The repeated high-frequency bursts of firing reported under urethane anaesthesia (Ferraguti et al. 2005; Sik et al. 1995) are a conspicuous feature of the trilaminar cell type that may serve to support CA1 principal cells by disinhibition via transient inhibition of certain types of local interneuron. We suggest that this disinhibition facilitates the activation of pyramidal cells into sequences of cell assemblies replayed during SWRs (Diba and Buzsaki 2007; Foster and Wilson 2006). Alternatively, trilaminar cells may entrain specialised GABAergic interneuron types to ripple frequencies which in turn are responsible for the ripple-rhythmic (120–230 Hz) entrainment of pyramidal cells (Csicsvari et al. 1999; Katona et al. 2014, 2017; Lapray et al. 2012; Varga et al. 2012, 2014) thereby initiating their functional coupling by synaptic plasticity mechanisms (Behr et al. 2009; Buzsáki 1989; Commins et al. 1998; Csicsvari et al. 1999; Kokaia 2000; Wilson and McNaughton 1994). An outstanding question remains whether trilaminar cells via their long-range GABAergic axons also transiently inhibit interneurons in the subiculum and therefore facilitate the co-activation of hippocampal and subicular pyramidal cells promoting the oscillatory coherence between these two brain regions (Böhm et al. 2015; Buzsáki 1986, 1989; Chrobak and Buzsaki 1994; Chrobak and Buzsáki 1996; Eller et al. 2015; Norimoto et al. 2013).
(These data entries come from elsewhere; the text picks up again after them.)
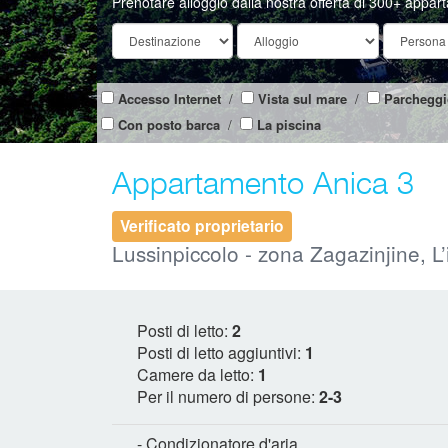
Prenotare alloggio dalla nostra offerta di 300+ appar
Accesso Internet
/
Vista sul mare
/
Parcheggi
Con posto barca
/
La piscina
Appartamento Anica 3
Verificato proprietario
Lussinpiccolo - zona Zagazinjine, L’
Posti di letto:
2
Posti di letto aggiuntivi:
1
Camere da letto:
1
Per il numero di persone:
2-3
- Condizionatore d'aria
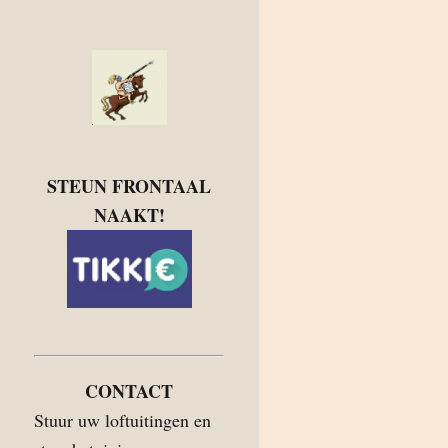
STEUN FRONTAAL
NAAKT!
CONTACT
Stuur uw loftuitingen en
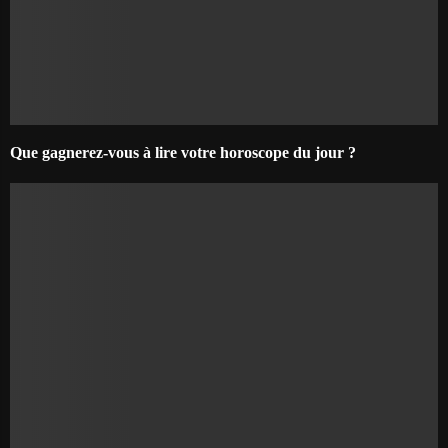
Que gagnerez-vous à lire votre horoscope du jour ?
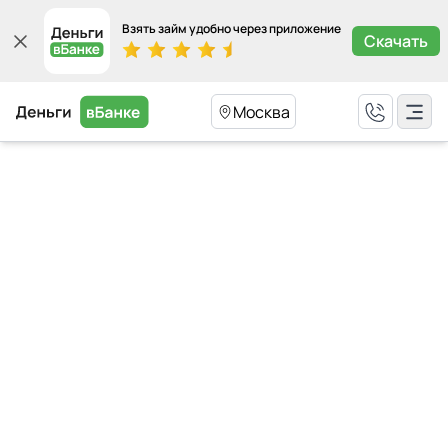
Взять займ удобно через приложение
Скачать
Москва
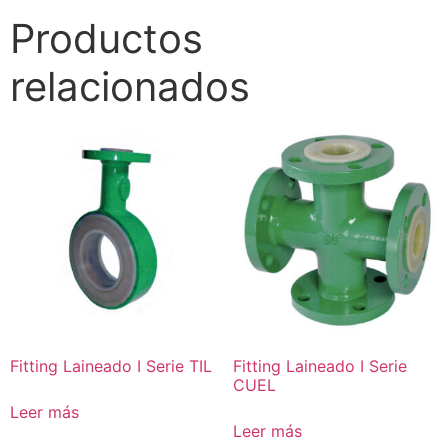
Productos
relacionados
Fitting Laineado I Serie TIL
Fitting Laineado I Serie
CUEL
Leer más
Leer más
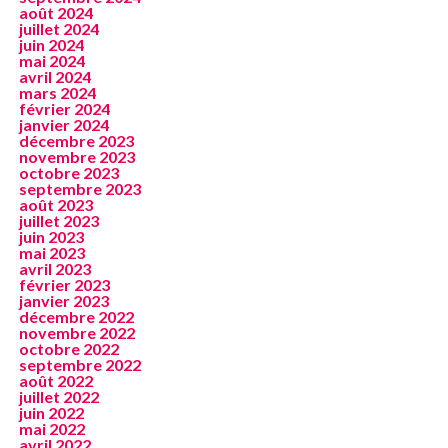
août 2024
juillet 2024
juin 2024
mai 2024
avril 2024
mars 2024
février 2024
janvier 2024
décembre 2023
novembre 2023
octobre 2023
septembre 2023
août 2023
juillet 2023
juin 2023
mai 2023
avril 2023
février 2023
janvier 2023
décembre 2022
novembre 2022
octobre 2022
septembre 2022
août 2022
juillet 2022
juin 2022
mai 2022
avril 2022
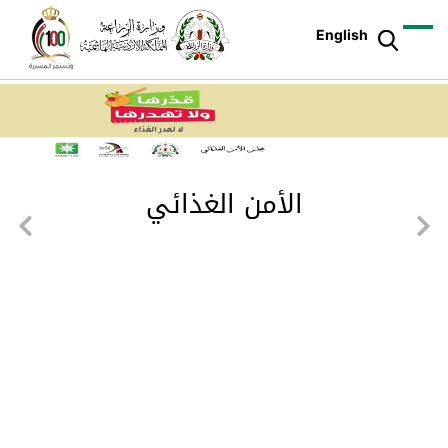
English
الأمن الغذائي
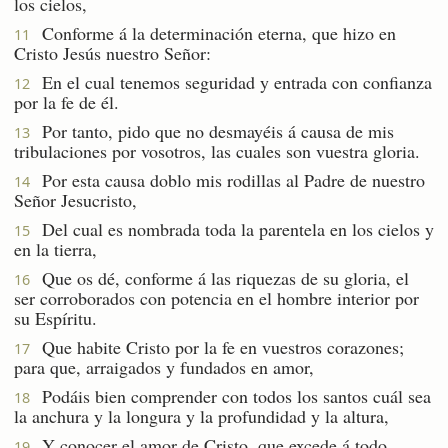
los cielos,
Conforme á la determinación eterna, que hizo en
11
Cristo Jesús nuestro Señor:
En el cual tenemos seguridad y entrada con confianza
12
por la fe de él.
Por tanto, pido que no desmayéis á causa de mis
13
tribulaciones por vosotros, las cuales son vuestra gloria.
Por esta causa doblo mis rodillas al Padre de nuestro
14
Señor Jesucristo,
Del cual es nombrada toda la parentela en los cielos y
15
en la tierra,
Que os dé, conforme á las riquezas de su gloria, el
16
ser corroborados con potencia en el hombre interior por
su Espíritu.
Que habite Cristo por la fe en vuestros corazones;
17
para que, arraigados y fundados en amor,
Podáis bien comprender con todos los santos cuál sea
18
la anchura y la longura y la profundidad y la altura,
Y conocer el amor de Cristo, que excede á todo
19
Long-range GABAergic, cholinergic, and glutamatergic projections from the medial septum and diagonal band nuclei (Borhegyi et al. 2004; Colom et al. 2005; Freund and Antal 1988; Hajszan et al. 2004; Joshi et al. 2017; Kimura et al. 1980; Kunitake et al. 2004; Petsche et al. 1962; Unal et al. 2018, 2015; Viney et al. 2018) contribute to the rhythmic entrainment of hippocampal and subicular neurons and the generation of cortical theta oscillations (Brucke et al. 1959; Ford et al. 1989; Hangya et al. 2009; Simon et al. 2006; Sweeney et al. 1992; Varga et al. 2008; Vertes and Kocsis 1997; Wang 2002). Medial septal GABAergic cells have been shown to target exclusively interneurons in the hippocampus (Freund and Antal 1988; Freund and Buzsáki 1996; Joshi et al. 2017; Köhler et al. 1984; Salib et al. 2019; Unal et al. 2018, 2015). We found that trilaminar cells are one of the densely innervated cell types by the GABAergic component of the medial septum, but the theta-related suppression of their activity is markedly different from that of many other identified hippocampal GABAergic neuron type (Joshi et al. 2017; Somogyi et al. 2014). An increase in cholinergic tone, which accompanies theta oscillations, is very likely to contribute to their strong inhibition via M2 receptors (Kametani and Kawamura 1990; Marrosu et al. 1995), as well as, GABAergic gating by VIP+ interneurons. The remarkable decrease in the trilaminar cell firing during theta oscillations may relieve their postsynaptic target interneurons from inhibition. As a result, these interneurons, can orchestrate the theta phase-dependent recruitment of pyramidal cells into temporally ordered local and cross-regional assemblies (Buzsáki 1989, 2010; Commins et al. 1999; Harris et al. 2003; Huang and Kandel 2005; Kokaia 2000; O'Mara et al. 2000; Pastalkova et al. 2008; Somogyi 2010; Wilson and McNaughton 1993, 1994).